Ochaya was referring to the phenomenon of “sugar daddies” that is relatively common in Uganda, where a young woman willingly has a long-term sexual relationship with an older man who gives her money and material goods in exchange.

Gender equity and women’s empowerment is goal number three of the Millennium Development Goals. According to the latest UNDP ‘Country Progress Report on MDGs’ (2003), women are disadvantaged by domestic chores, early marriage and pregnancy.

Poverty, culture and religion dictate that Ugandan parents still marry off children before they turn 18.

“I think we should be providing women and girls more choice to make decisions that concern them. Unfortunately, abstinence doesn’t enable women and girls to make decisions,” says UWONET’s Kimbugwe.

Last year, activists urged the government to enact the long pending Domestic Relations Bill (DRB) and the Sexual Offences Bill. The first addresses polygamy, bride price, cohabitation, marital rape, and female genital mutilation.
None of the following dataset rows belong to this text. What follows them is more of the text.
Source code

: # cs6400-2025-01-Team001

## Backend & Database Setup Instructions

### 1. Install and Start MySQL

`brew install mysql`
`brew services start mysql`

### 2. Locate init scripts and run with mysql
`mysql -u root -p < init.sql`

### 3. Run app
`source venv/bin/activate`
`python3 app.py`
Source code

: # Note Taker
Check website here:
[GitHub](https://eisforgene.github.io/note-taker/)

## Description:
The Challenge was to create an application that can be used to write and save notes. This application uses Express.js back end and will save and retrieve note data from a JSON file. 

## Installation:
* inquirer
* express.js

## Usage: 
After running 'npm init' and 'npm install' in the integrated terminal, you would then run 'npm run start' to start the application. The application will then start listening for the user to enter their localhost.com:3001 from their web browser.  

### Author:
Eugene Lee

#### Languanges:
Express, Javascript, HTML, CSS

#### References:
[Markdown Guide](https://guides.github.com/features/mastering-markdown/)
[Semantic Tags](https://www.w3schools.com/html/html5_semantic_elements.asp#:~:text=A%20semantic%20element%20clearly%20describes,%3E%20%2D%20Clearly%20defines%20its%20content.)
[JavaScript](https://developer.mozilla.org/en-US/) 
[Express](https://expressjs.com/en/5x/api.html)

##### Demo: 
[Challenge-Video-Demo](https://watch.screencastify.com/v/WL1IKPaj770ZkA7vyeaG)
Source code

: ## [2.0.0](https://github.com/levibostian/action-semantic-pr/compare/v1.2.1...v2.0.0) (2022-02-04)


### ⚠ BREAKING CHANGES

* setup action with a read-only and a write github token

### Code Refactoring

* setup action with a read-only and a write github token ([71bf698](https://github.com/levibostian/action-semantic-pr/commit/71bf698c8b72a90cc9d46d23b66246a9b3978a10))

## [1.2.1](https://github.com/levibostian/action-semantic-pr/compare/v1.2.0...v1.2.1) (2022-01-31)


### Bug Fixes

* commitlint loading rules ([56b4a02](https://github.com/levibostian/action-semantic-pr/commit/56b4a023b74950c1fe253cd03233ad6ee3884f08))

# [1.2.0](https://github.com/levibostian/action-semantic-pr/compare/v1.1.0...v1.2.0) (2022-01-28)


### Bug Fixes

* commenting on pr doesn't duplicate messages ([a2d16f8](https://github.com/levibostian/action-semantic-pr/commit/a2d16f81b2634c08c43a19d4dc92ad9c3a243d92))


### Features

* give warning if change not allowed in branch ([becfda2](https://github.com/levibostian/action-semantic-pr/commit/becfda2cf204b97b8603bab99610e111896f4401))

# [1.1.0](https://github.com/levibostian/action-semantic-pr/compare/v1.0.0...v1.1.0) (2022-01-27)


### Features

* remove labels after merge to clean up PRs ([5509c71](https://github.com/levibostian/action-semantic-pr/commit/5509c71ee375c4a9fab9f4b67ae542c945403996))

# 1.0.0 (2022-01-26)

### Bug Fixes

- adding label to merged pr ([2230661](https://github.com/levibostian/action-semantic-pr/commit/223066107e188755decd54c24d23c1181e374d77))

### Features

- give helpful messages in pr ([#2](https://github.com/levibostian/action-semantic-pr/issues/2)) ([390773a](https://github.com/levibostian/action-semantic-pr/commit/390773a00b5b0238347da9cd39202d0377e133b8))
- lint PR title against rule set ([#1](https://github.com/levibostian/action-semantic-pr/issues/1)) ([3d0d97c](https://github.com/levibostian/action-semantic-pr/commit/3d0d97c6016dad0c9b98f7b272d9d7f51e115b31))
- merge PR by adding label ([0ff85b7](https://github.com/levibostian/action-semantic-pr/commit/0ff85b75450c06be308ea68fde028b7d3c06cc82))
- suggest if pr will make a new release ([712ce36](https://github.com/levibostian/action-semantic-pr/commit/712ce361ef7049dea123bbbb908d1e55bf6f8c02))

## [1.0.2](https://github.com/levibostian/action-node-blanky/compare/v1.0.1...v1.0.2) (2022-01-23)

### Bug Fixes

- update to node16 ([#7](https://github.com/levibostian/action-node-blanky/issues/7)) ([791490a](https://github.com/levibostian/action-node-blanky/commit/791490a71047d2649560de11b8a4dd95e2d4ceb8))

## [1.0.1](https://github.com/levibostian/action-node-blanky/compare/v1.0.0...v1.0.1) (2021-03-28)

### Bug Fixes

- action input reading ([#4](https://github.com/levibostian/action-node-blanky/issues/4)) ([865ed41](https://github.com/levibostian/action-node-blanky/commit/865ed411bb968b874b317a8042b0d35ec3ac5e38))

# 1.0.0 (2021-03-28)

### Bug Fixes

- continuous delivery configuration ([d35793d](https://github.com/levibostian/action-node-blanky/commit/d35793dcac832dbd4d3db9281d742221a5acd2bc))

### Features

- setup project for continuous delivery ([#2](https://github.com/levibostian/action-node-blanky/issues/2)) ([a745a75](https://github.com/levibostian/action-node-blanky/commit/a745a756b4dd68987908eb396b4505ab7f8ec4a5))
In June 2005, the New York-based Human Rights Watch also urged the Ugandan parliament to debate the DRB. Its provision on “marital rape in particular, is exactly the type of reform that anyone who cares about stopping HIV/AIDS and promoting women’s rights should support,” the report stated.

“Having languished in parliament for more than a decade, it is time for action on the DRB.”